**PROVIDED MATERIAL:**

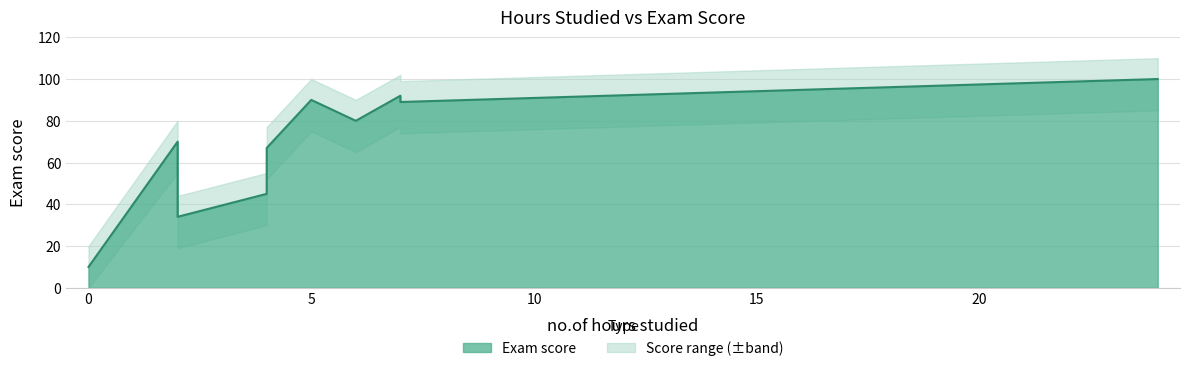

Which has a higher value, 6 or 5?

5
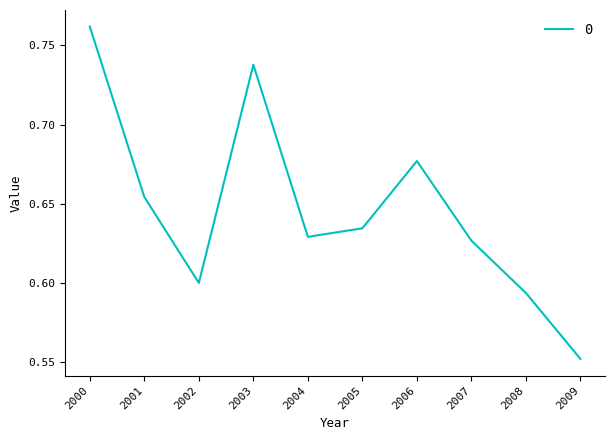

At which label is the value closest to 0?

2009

--

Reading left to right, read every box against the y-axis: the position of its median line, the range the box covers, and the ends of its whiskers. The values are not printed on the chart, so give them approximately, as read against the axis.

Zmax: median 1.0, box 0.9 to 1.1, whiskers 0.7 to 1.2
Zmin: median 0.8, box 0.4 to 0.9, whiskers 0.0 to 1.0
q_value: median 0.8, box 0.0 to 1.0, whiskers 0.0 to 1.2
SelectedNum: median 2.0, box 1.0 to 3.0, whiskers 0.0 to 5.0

--

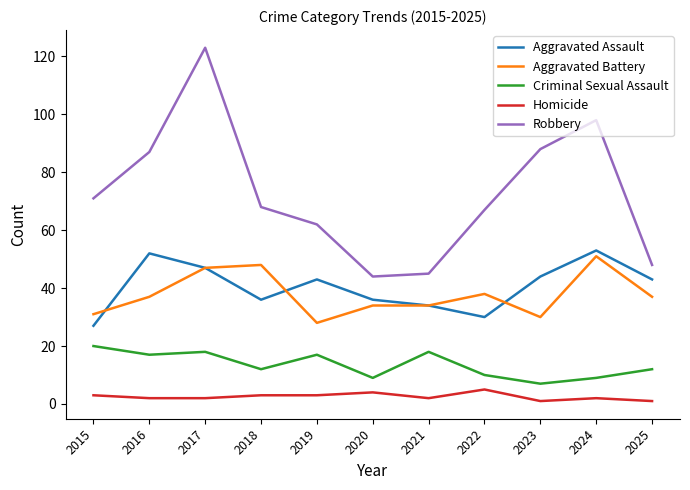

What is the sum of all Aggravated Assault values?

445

**EXERCISE REQUIREMENTS:** List every line above that contains the string "values", matching case exactly.

**RESULT OF THE TASK:**
Reading left to right, read every box against the y-axis: the position of its median line, the range the box covers, and the ends of its whiskers. The values are not printed on the chart, so give them approximately, as read against the axis.
What is the sum of all Aggravated Assault values?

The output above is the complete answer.